> Challenges:
(1) Translate this sentence from the fish-processing memoir into Spanish: "Morning auctions of large landings of freshly caught fish took place on the pier at Stonehaven Outer Harbour up until the late 60s."
(2) According to the fish-processing memoir, how long did the trips of the trawlers landing at the Aberdeen market regularly last?
(3) Copy everything in the fish-processing memoir from "Callum Fraser concludes" down to "Dee in Aberdeen.".

From Fish Processing to Postie then On the Buses

old black and white photo of double decker bus

Callum Fraser concludes his memories of his early work experience –

I had the summer to fill before I went to University in 1965. Luckily I managed to join up with a team of three other lads for a full time job in a fish processing plant in Torry, by the River Dee in Aberdeen.

On the first day we had to get a very early bus for an 8 am start and entered the very unfamiliar and incredibly smelly environment where the daily routine was to process whatever quantity and type of fish had been bought at the auction at the fish market that morning. In those days the whole area from Aberdeen railway station to the river Dee and into Torry was a complete warren of medium to large-scale fish houses and the bustle of traffic from and to the market was continuous.

Fishing at that time was a major industry in the North East with Stonehaven and Gourdon having a very active fleet of inshore boats, with trips lasting up to a day, providing regular catches of haddock, cod and whiting. Morning auctions of large landings of freshly caught fish took place on the pier at Stonehaven Outer Harbour up until the late 60s. The Aberdeen market was dominated by landings from trawlers that regularly had trips of two to three weeks as far as the Icelandic fishing grounds, with disputes culminating in the Cod wars of the early 60s.

> Dataset extract:
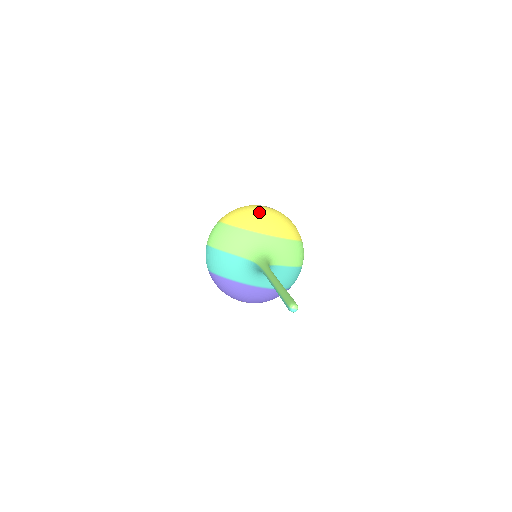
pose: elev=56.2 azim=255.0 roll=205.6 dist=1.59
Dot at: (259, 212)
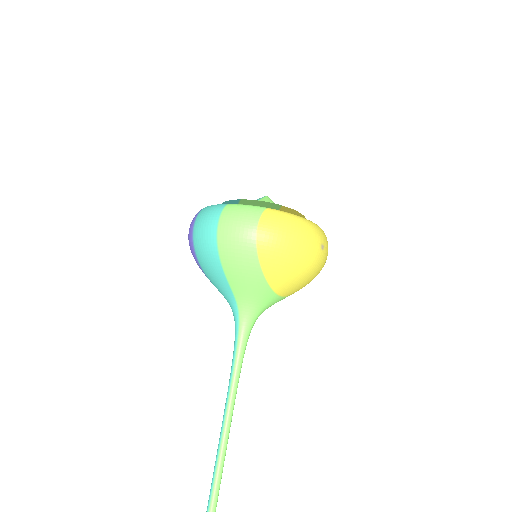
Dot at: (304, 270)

> Solutions to the tasks:
(1) Las subastas matutinas de grandes desembarcos de pescado recién capturado se celebraban en el muelle del puerto exterior de Stonehaven hasta finales de los años sesenta.

(2) Two to three weeks.

(3)
Callum Fraser concludes his memories of his early work experience –

I had the summer to fill before I went to University in 1965. Luckily I managed to join up with a team of three other lads for a full time job in a fish processing plant in Torry, by the River Dee in Aberdeen.